(Saved data entries)
########

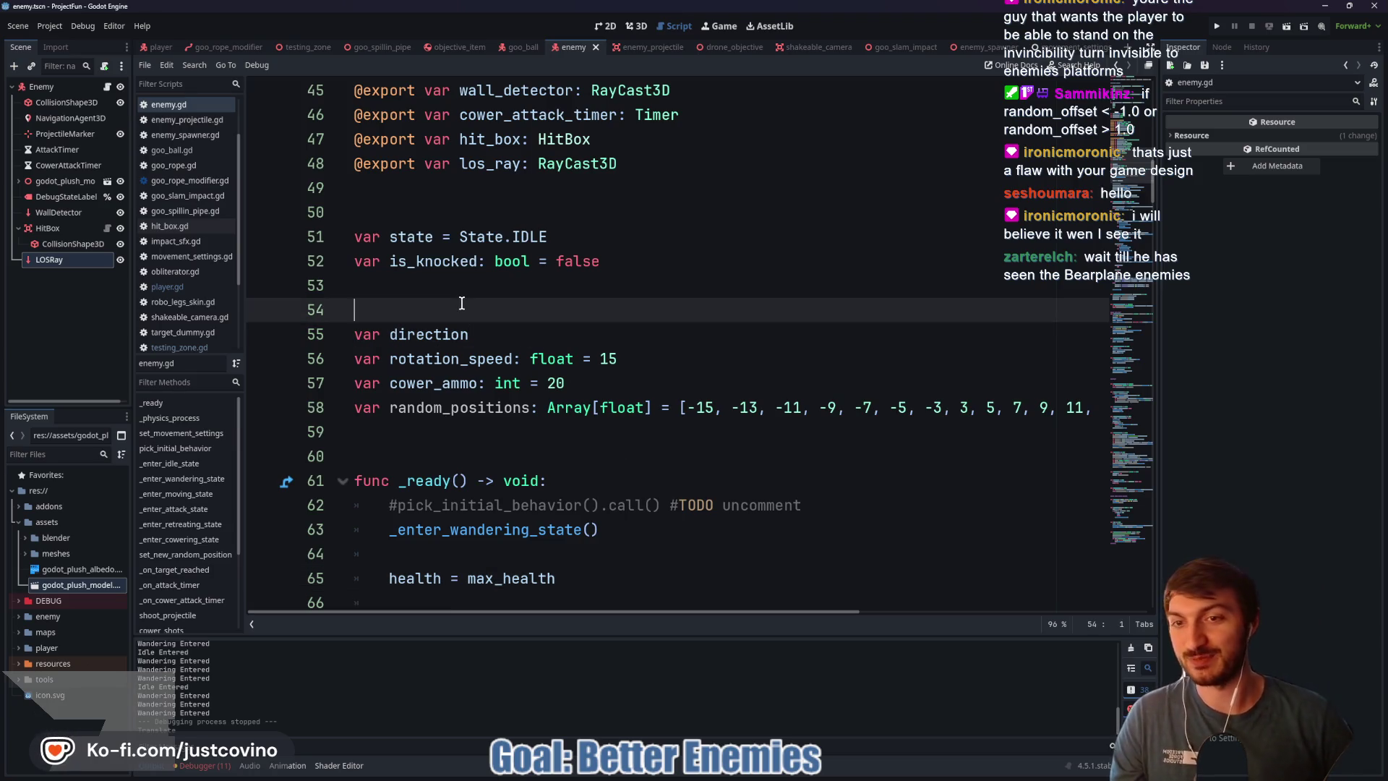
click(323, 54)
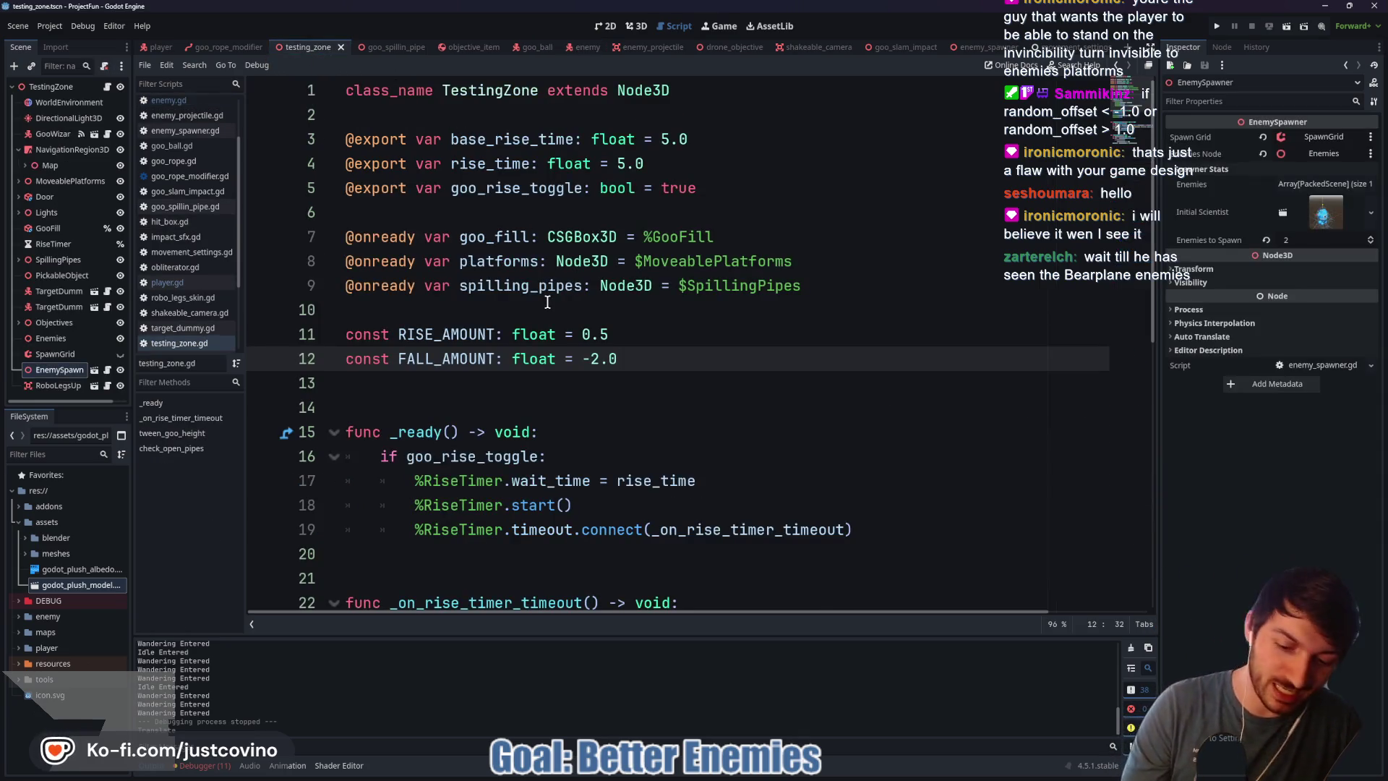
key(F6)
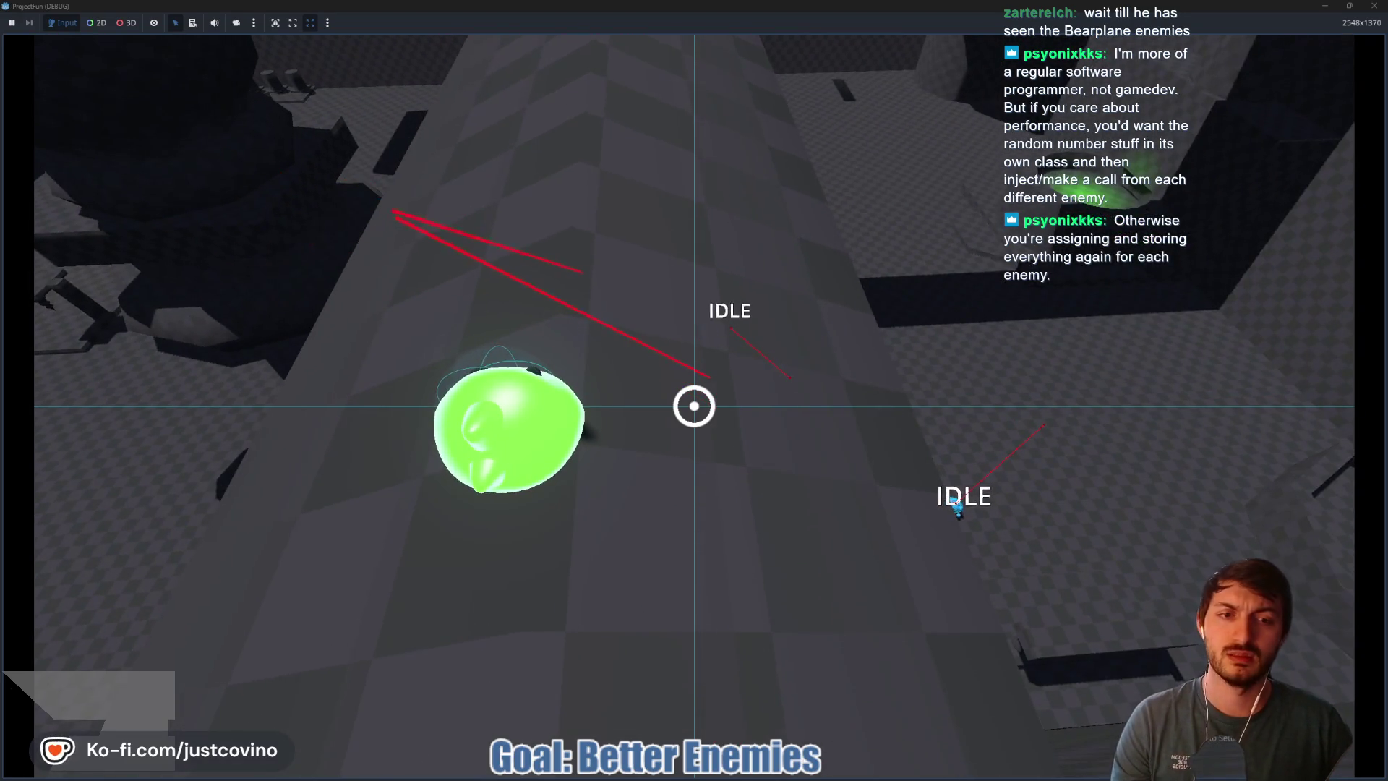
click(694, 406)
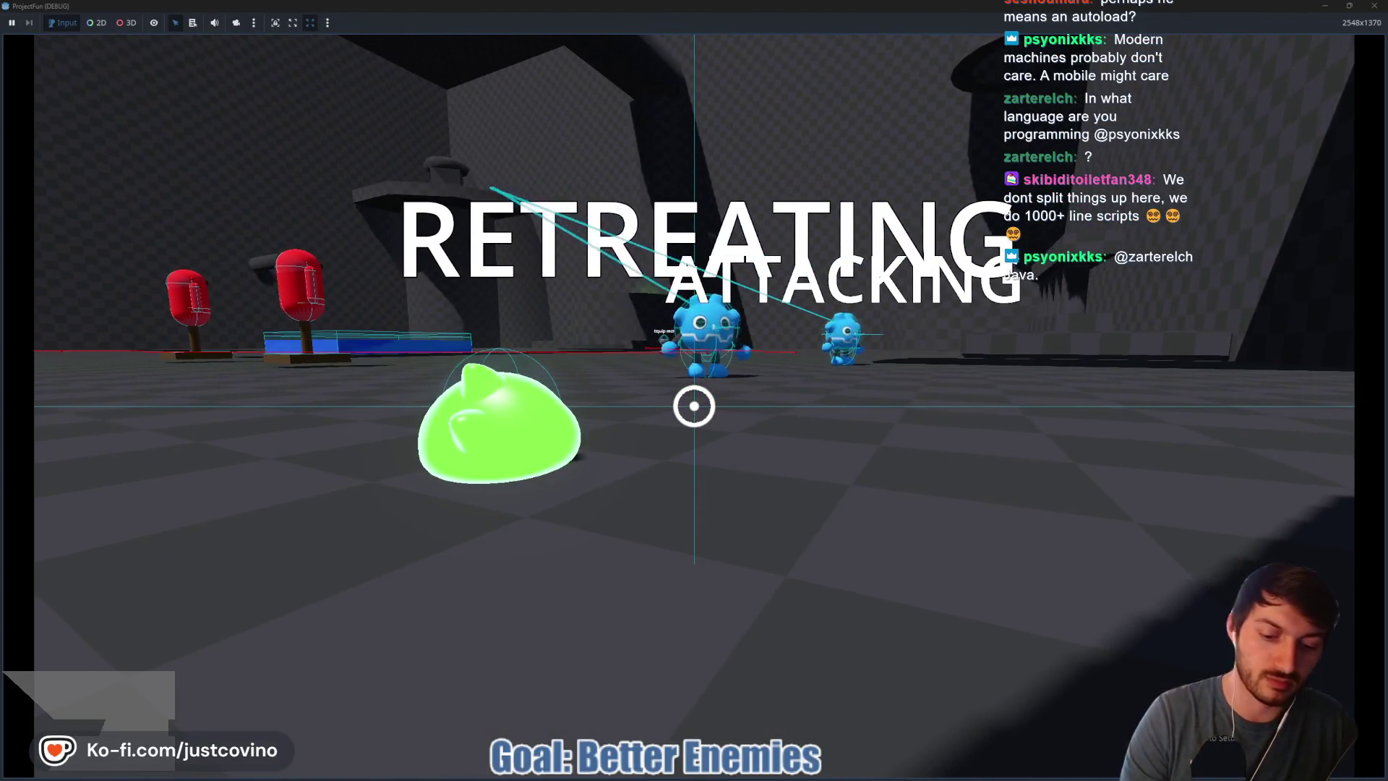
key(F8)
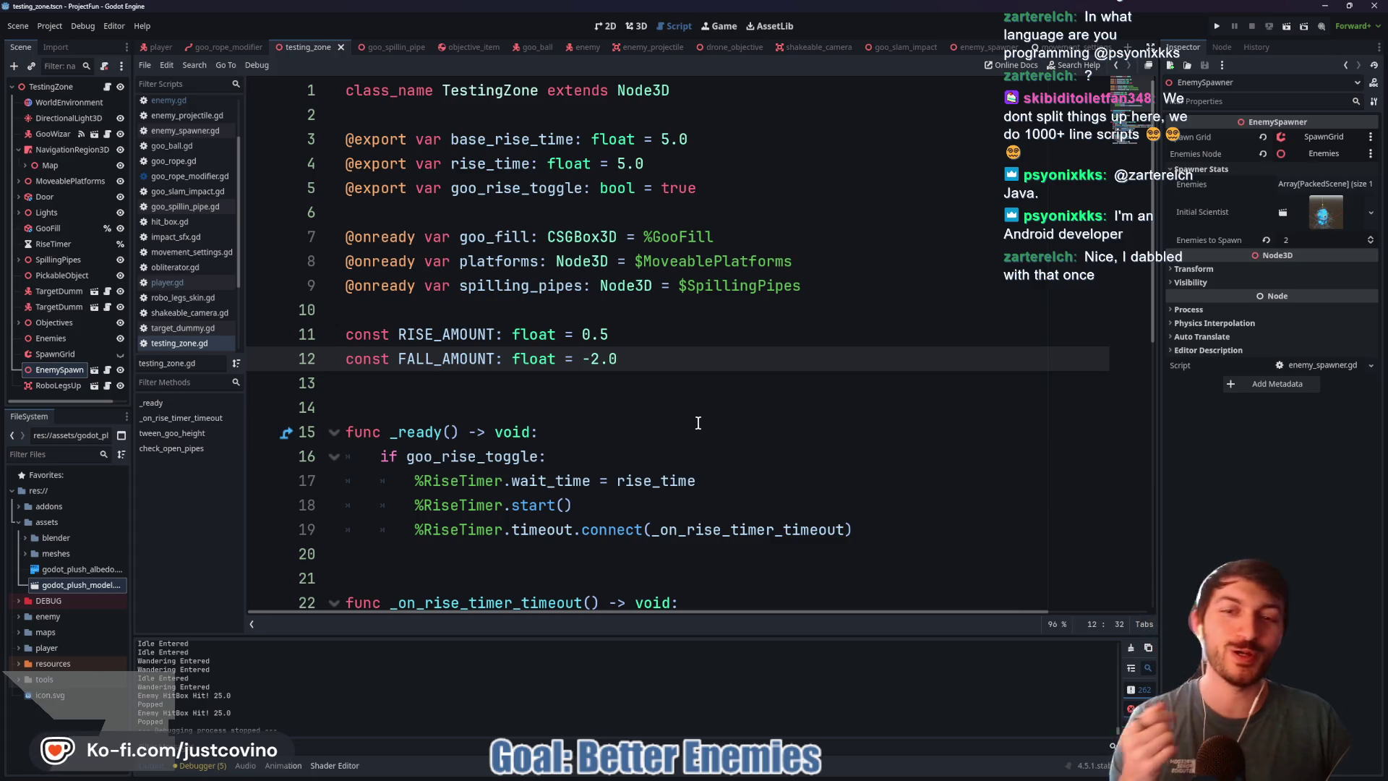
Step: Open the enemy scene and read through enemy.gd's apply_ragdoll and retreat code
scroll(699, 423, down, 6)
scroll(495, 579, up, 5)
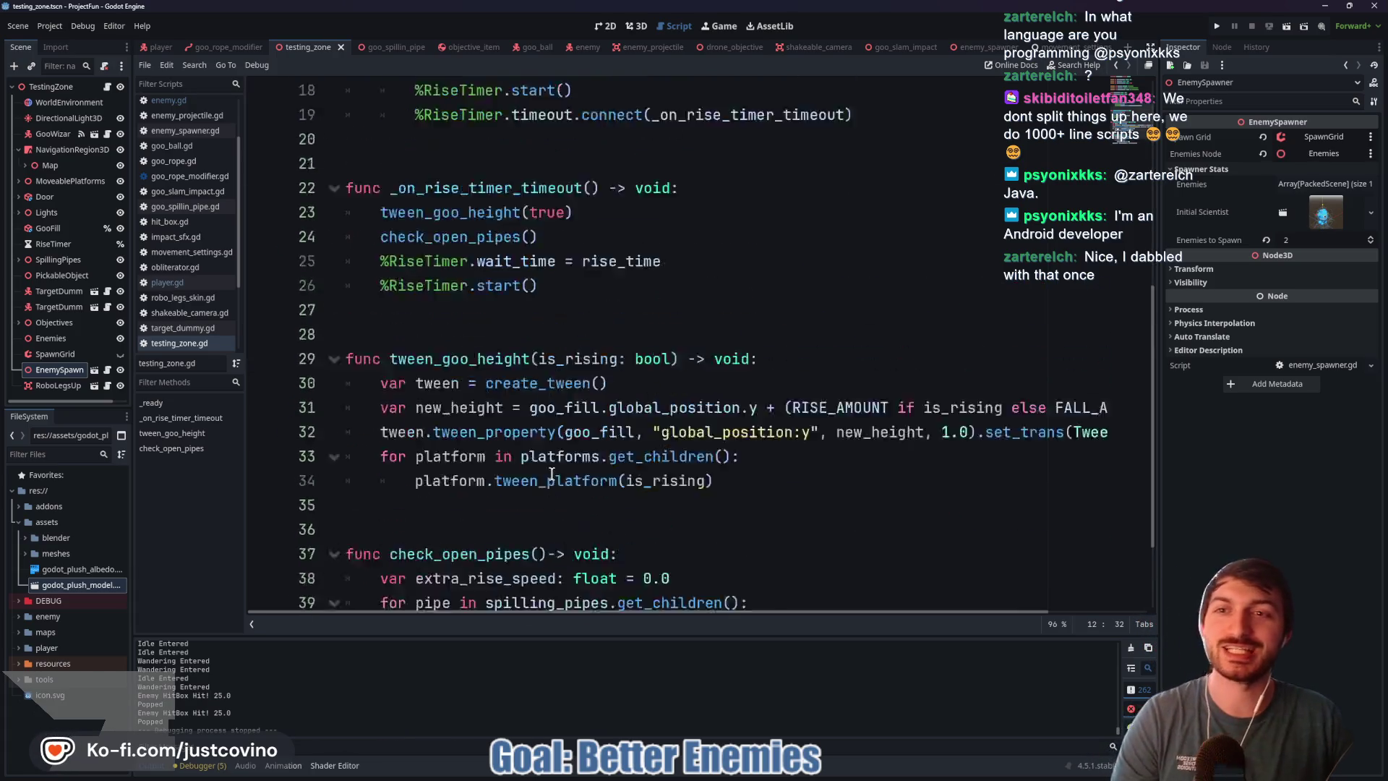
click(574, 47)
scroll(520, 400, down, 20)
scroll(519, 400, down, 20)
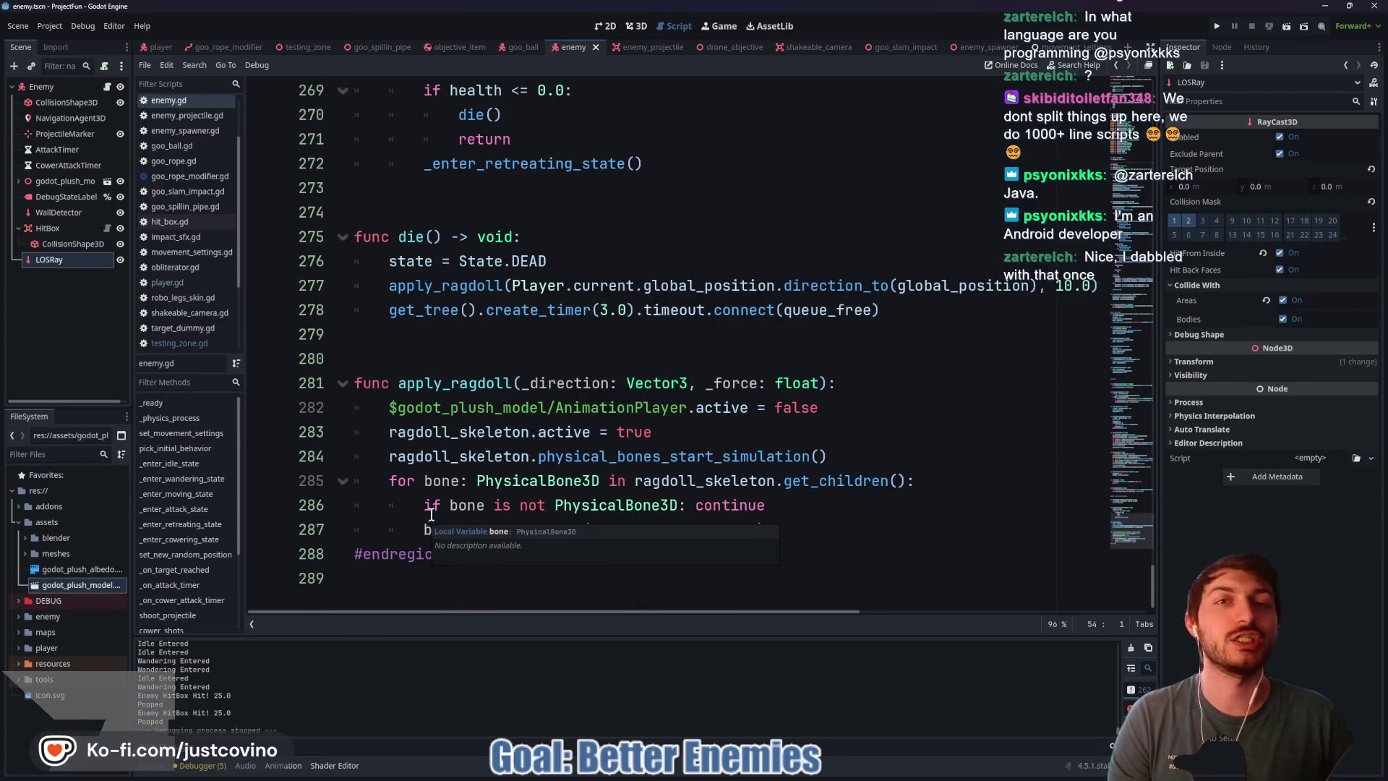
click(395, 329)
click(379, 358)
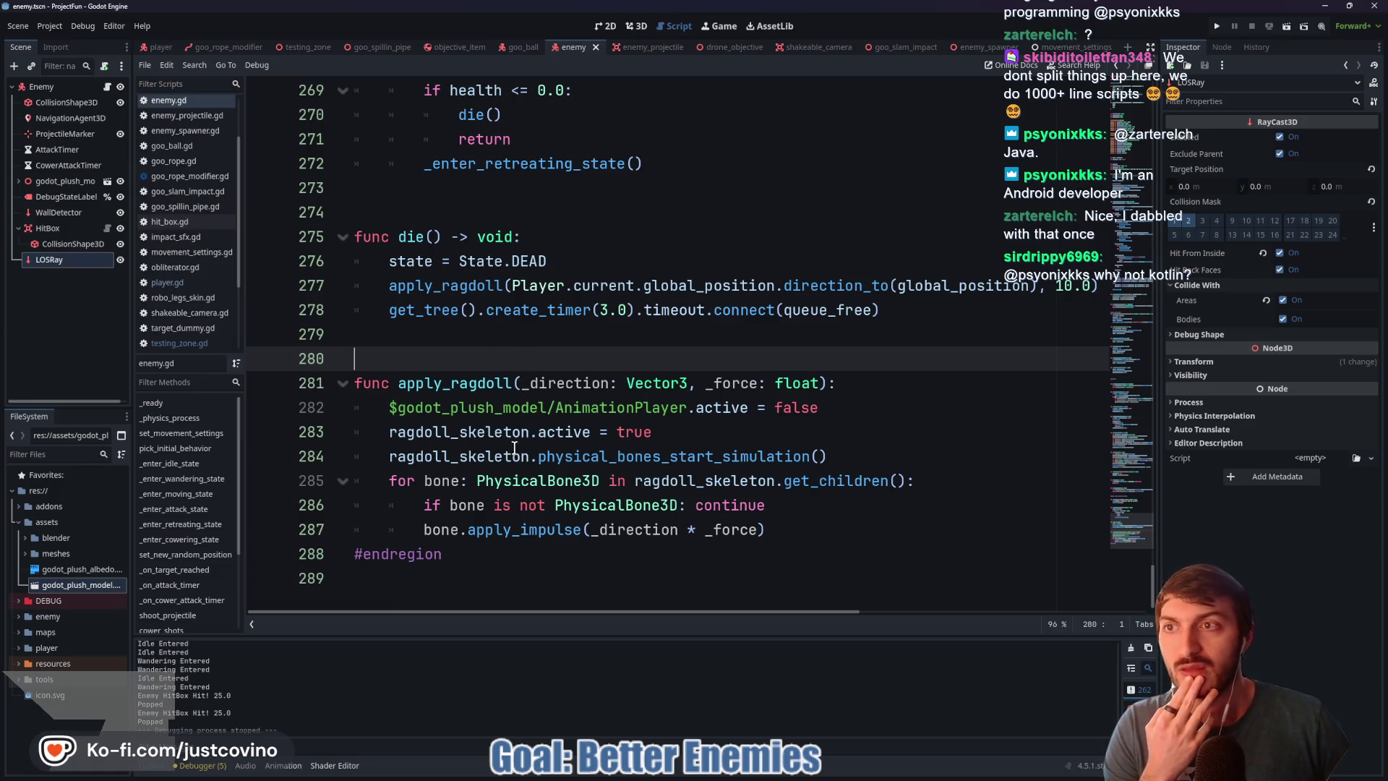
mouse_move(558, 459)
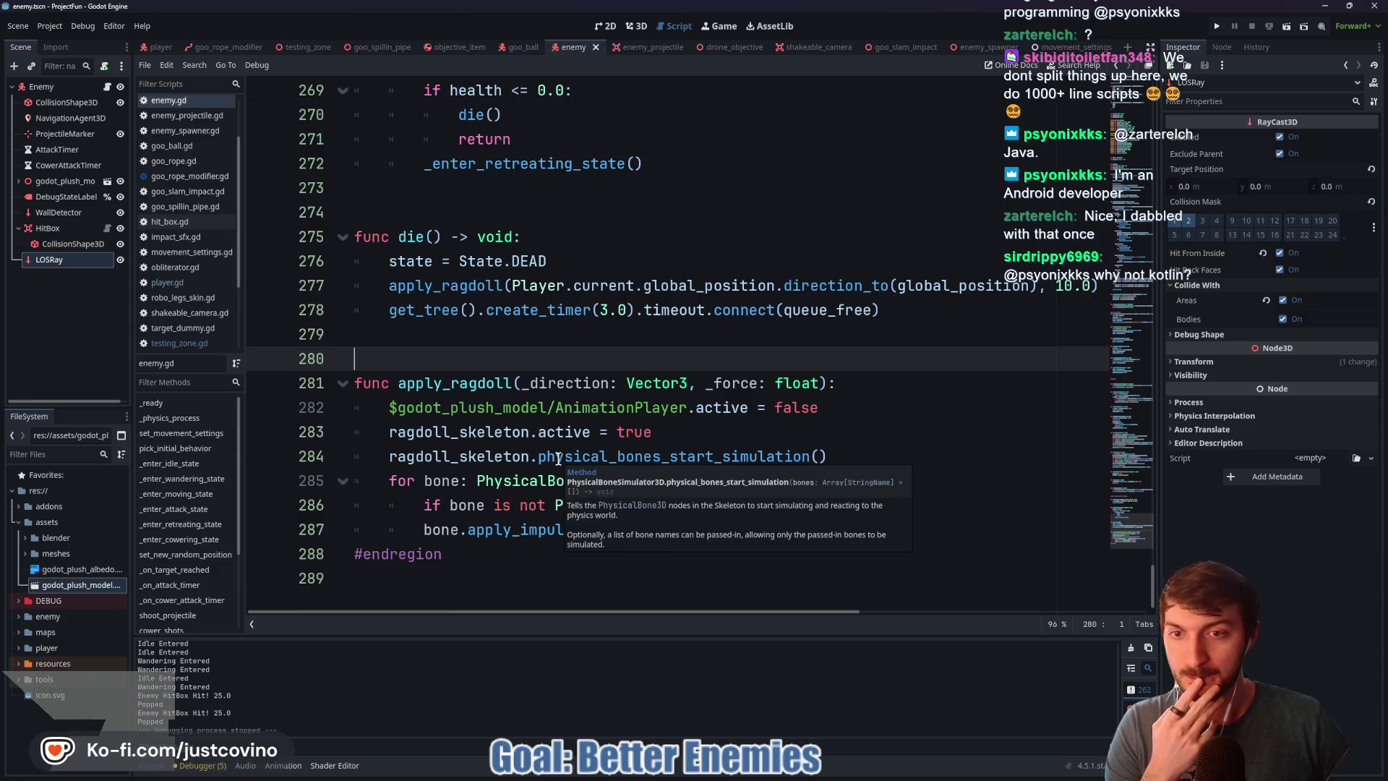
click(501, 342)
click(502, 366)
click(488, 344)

########

▸ **EXERCISE PROMPT**: Pictures aside, reproduce all of the data exactly.

▸ **WRITTEN RESPONSE**:
click(323, 54)
key(F6)
click(694, 406)
key(F8)
Step: Open the enemy scene and read through enemy.gd's apply_ragdoll and retreat code
scroll(699, 423, down, 6)
scroll(495, 579, up, 5)
click(574, 47)
scroll(520, 400, down, 20)
scroll(519, 400, down, 20)
click(395, 329)
click(379, 358)
mouse_move(558, 459)
click(501, 342)
click(502, 366)
click(488, 344)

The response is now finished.